Objective
Rewrite every line of the items below, changing each "Source Extractor" to "SExtractor" and leaving everything else as it is.
-------
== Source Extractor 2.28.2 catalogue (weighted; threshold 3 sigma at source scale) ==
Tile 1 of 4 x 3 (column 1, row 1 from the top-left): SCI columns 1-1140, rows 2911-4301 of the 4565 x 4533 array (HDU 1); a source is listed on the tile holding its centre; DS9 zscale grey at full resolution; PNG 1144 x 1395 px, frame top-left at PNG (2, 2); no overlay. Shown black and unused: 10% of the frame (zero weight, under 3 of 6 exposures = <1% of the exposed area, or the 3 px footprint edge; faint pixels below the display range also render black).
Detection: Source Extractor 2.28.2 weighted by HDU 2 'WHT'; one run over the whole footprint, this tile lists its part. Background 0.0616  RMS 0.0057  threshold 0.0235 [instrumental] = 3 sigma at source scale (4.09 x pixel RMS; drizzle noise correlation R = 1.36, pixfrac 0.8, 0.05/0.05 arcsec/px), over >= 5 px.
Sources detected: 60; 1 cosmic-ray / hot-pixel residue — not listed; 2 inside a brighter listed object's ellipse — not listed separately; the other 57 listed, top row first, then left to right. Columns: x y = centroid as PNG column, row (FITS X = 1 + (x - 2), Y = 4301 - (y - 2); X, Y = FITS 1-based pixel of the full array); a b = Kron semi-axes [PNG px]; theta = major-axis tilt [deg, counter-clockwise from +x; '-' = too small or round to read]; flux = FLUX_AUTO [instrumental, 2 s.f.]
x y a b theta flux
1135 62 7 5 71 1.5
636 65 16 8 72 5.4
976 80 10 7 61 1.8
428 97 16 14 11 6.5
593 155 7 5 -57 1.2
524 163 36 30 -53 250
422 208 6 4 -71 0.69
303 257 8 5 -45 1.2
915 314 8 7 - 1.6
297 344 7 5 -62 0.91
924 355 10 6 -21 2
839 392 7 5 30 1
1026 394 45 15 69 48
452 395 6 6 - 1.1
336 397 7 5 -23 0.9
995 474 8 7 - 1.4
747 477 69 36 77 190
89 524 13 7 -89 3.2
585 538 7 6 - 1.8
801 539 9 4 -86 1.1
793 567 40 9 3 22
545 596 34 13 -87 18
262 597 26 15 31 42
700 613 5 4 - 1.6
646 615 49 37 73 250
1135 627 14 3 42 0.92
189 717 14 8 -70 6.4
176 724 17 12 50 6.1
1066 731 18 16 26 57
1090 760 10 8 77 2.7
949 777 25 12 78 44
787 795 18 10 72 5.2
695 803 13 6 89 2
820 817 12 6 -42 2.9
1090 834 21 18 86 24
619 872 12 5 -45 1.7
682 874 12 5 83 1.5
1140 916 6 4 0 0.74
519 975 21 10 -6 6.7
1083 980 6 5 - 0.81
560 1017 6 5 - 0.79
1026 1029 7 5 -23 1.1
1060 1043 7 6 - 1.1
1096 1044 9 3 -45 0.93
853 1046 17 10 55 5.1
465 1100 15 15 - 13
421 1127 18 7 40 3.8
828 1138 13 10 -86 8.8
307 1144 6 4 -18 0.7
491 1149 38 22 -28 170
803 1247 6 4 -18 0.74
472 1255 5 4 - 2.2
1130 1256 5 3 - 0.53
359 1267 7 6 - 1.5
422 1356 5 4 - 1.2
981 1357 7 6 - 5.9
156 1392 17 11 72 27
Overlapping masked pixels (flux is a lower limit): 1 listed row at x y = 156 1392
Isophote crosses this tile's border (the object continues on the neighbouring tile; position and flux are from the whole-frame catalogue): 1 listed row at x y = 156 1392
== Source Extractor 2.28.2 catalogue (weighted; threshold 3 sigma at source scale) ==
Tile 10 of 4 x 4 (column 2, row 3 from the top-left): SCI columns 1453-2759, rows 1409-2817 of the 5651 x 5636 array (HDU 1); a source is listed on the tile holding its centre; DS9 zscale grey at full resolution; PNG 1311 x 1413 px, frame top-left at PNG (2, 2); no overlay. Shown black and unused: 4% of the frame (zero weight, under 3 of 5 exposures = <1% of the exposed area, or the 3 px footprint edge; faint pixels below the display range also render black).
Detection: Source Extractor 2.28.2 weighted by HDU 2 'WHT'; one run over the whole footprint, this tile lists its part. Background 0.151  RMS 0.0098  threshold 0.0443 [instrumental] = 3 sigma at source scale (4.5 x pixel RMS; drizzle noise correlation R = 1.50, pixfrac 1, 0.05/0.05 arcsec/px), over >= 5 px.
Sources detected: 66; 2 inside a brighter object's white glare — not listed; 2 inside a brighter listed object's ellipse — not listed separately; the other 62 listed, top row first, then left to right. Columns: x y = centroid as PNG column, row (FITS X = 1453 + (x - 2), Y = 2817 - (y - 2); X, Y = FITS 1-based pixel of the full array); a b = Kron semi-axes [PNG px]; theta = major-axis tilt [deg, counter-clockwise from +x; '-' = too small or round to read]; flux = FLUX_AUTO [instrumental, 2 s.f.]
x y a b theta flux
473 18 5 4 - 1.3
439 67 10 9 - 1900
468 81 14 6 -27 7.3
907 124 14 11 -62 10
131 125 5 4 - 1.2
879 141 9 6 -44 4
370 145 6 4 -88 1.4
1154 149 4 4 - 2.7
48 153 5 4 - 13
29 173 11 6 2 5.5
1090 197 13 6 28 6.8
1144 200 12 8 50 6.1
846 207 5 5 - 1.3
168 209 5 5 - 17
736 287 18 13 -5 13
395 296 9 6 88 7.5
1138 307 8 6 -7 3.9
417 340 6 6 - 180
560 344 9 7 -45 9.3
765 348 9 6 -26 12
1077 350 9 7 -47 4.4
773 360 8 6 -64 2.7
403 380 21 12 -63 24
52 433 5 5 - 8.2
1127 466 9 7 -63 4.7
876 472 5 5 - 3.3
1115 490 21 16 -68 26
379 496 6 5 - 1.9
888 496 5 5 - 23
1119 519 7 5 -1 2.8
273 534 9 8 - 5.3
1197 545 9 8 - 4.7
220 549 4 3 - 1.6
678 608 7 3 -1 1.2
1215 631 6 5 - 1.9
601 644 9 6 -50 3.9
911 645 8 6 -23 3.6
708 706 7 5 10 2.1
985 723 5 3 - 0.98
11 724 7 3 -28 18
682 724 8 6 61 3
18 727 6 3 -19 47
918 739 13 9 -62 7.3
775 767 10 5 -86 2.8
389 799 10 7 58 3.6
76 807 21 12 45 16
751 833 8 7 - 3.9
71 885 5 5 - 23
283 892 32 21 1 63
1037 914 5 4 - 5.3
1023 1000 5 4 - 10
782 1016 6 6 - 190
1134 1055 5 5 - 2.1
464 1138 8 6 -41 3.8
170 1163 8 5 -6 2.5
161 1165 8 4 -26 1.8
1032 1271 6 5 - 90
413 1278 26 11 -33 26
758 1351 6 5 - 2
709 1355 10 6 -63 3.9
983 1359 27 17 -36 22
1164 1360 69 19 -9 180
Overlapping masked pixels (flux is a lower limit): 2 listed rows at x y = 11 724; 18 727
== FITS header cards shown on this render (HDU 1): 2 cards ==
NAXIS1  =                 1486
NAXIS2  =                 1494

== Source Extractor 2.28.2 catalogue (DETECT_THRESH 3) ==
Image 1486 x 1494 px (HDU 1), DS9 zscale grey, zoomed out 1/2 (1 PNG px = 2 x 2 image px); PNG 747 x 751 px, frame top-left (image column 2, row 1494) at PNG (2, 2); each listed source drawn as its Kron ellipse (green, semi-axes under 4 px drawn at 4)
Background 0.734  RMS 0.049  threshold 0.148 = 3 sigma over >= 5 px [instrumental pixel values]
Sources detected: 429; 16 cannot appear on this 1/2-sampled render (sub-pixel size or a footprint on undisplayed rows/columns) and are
-------
Answer to this task
== SExtractor 2.28.2 catalogue (weighted; threshold 3 sigma at source scale) ==
Tile 1 of 4 x 3 (column 1, row 1 from the top-left): SCI columns 1-1140, rows 2911-4301 of the 4565 x 4533 array (HDU 1); a source is listed on the tile holding its centre; DS9 zscale grey at full resolution; PNG 1144 x 1395 px, frame top-left at PNG (2, 2); no overlay. Shown black and unused: 10% of the frame (zero weight, under 3 of 6 exposures = <1% of the exposed area, or the 3 px footprint edge; faint pixels below the display range also render black).
Detection: SExtractor 2.28.2 weighted by HDU 2 'WHT'; one run over the whole footprint, this tile lists its part. Background 0.0616  RMS 0.0057  threshold 0.0235 [instrumental] = 3 sigma at source scale (4.09 x pixel RMS; drizzle noise correlation R = 1.36, pixfrac 0.8, 0.05/0.05 arcsec/px), over >= 5 px.
Sources detected: 60; 1 cosmic-ray / hot-pixel residue — not listed; 2 inside a brighter listed object's ellipse — not listed separately; the other 57 listed, top row first, then left to right. Columns: x y = centroid as PNG column, row (FITS X = 1 + (x - 2), Y = 4301 - (y - 2); X, Y = FITS 1-based pixel of the full array); a b = Kron semi-axes [PNG px]; theta = major-axis tilt [deg, counter-clockwise from +x; '-' = too small or round to read]; flux = FLUX_AUTO [instrumental, 2 s.f.]
x y a b theta flux
1135 62 7 5 71 1.5
636 65 16 8 72 5.4
976 80 10 7 61 1.8
428 97 16 14 11 6.5
593 155 7 5 -57 1.2
524 163 36 30 -53 250
422 208 6 4 -71 0.69
303 257 8 5 -45 1.2
915 314 8 7 - 1.6
297 344 7 5 -62 0.91
924 355 10 6 -21 2
839 392 7 5 30 1
1026 394 45 15 69 48
452 395 6 6 - 1.1
336 397 7 5 -23 0.9
995 474 8 7 - 1.4
747 477 69 36 77 190
89 524 13 7 -89 3.2
585 538 7 6 - 1.8
801 539 9 4 -86 1.1
793 567 40 9 3 22
545 596 34 13 -87 18
262 597 26 15 31 42
700 613 5 4 - 1.6
646 615 49 37 73 250
1135 627 14 3 42 0.92
189 717 14 8 -70 6.4
176 724 17 12 50 6.1
1066 731 18 16 26 57
1090 760 10 8 77 2.7
949 777 25 12 78 44
787 795 18 10 72 5.2
695 803 13 6 89 2
820 817 12 6 -42 2.9
1090 834 21 18 86 24
619 872 12 5 -45 1.7
682 874 12 5 83 1.5
1140 916 6 4 0 0.74
519 975 21 10 -6 6.7
1083 980 6 5 - 0.81
560 1017 6 5 - 0.79
1026 1029 7 5 -23 1.1
1060 1043 7 6 - 1.1
1096 1044 9 3 -45 0.93
853 1046 17 10 55 5.1
465 1100 15 15 - 13
421 1127 18 7 40 3.8
828 1138 13 10 -86 8.8
307 1144 6 4 -18 0.7
491 1149 38 22 -28 170
803 1247 6 4 -18 0.74
472 1255 5 4 - 2.2
1130 1256 5 3 - 0.53
359 1267 7 6 - 1.5
422 1356 5 4 - 1.2
981 1357 7 6 - 5.9
156 1392 17 11 72 27
Overlapping masked pixels (flux is a lower limit): 1 listed row at x y = 156 1392
Isophote crosses this tile's border (the object continues on the neighbouring tile; position and flux are from the whole-frame catalogue): 1 listed row at x y = 156 1392
== SExtractor 2.28.2 catalogue (weighted; threshold 3 sigma at source scale) ==
Tile 10 of 4 x 4 (column 2, row 3 from the top-left): SCI columns 1453-2759, rows 1409-2817 of the 5651 x 5636 array (HDU 1); a source is listed on the tile holding its centre; DS9 zscale grey at full resolution; PNG 1311 x 1413 px, frame top-left at PNG (2, 2); no overlay. Shown black and unused: 4% of the frame (zero weight, under 3 of 5 exposures = <1% of the exposed area, or the 3 px footprint edge; faint pixels below the display range also render black).
Detection: SExtractor 2.28.2 weighted by HDU 2 'WHT'; one run over the whole footprint, this tile lists its part. Background 0.151  RMS 0.0098  threshold 0.0443 [instrumental] = 3 sigma at source scale (4.5 x pixel RMS; drizzle noise correlation R = 1.50, pixfrac 1, 0.05/0.05 arcsec/px), over >= 5 px.
Sources detected: 66; 2 inside a brighter object's white glare — not listed; 2 inside a brighter listed object's ellipse — not listed separately; the other 62 listed, top row first, then left to right. Columns: x y = centroid as PNG column, row (FITS X = 1453 + (x - 2), Y = 2817 - (y - 2); X, Y = FITS 1-based pixel of the full array); a b = Kron semi-axes [PNG px]; theta = major-axis tilt [deg, counter-clockwise from +x; '-' = too small or round to read]; flux = FLUX_AUTO [instrumental, 2 s.f.]
x y a b theta flux
473 18 5 4 - 1.3
439 67 10 9 - 1900
468 81 14 6 -27 7.3
907 124 14 11 -62 10
131 125 5 4 - 1.2
879 141 9 6 -44 4
370 145 6 4 -88 1.4
1154 149 4 4 - 2.7
48 153 5 4 - 13
29 173 11 6 2 5.5
1090 197 13 6 28 6.8
1144 200 12 8 50 6.1
846 207 5 5 - 1.3
168 209 5 5 - 17
736 287 18 13 -5 13
395 296 9 6 88 7.5
1138 307 8 6 -7 3.9
417 340 6 6 - 180
560 344 9 7 -45 9.3
765 348 9 6 -26 12
1077 350 9 7 -47 4.4
773 360 8 6 -64 2.7
403 380 21 12 -63 24
52 433 5 5 - 8.2
1127 466 9 7 -63 4.7
876 472 5 5 - 3.3
1115 490 21 16 -68 26
379 496 6 5 - 1.9
888 496 5 5 - 23
1119 519 7 5 -1 2.8
273 534 9 8 - 5.3
1197 545 9 8 - 4.7
220 549 4 3 - 1.6
678 608 7 3 -1 1.2
1215 631 6 5 - 1.9
601 644 9 6 -50 3.9
911 645 8 6 -23 3.6
708 706 7 5 10 2.1
985 723 5 3 - 0.98
11 724 7 3 -28 18
682 724 8 6 61 3
18 727 6 3 -19 47
918 739 13 9 -62 7.3
775 767 10 5 -86 2.8
389 799 10 7 58 3.6
76 807 21 12 45 16
751 833 8 7 - 3.9
71 885 5 5 - 23
283 892 32 21 1 63
1037 914 5 4 - 5.3
1023 1000 5 4 - 10
782 1016 6 6 - 190
1134 1055 5 5 - 2.1
464 1138 8 6 -41 3.8
170 1163 8 5 -6 2.5
161 1165 8 4 -26 1.8
1032 1271 6 5 - 90
413 1278 26 11 -33 26
758 1351 6 5 - 2
709 1355 10 6 -63 3.9
983 1359 27 17 -36 22
1164 1360 69 19 -9 180
Overlapping masked pixels (flux is a lower limit): 2 listed rows at x y = 11 724; 18 727
== FITS header cards shown on this render (HDU 1): 2 cards ==
NAXIS1  =                 1486
NAXIS2  =                 1494

== SExtractor 2.28.2 catalogue (DETECT_THRESH 3) ==
Image 1486 x 1494 px (HDU 1), DS9 zscale grey, zoomed out 1/2 (1 PNG px = 2 x 2 image px); PNG 747 x 751 px, frame top-left (image column 2, row 1494) at PNG (2, 2); each listed source drawn as its Kron ellipse (green, semi-axes under 4 px drawn at 4)
Background 0.734  RMS 0.049  threshold 0.148 = 3 sigma over >= 5 px [instrumental pixel values]
Sources detected: 429; 16 cannot appear on this 1/2-sampled render (sub-pixel size or a footprint on undisplayed rows/columns) and are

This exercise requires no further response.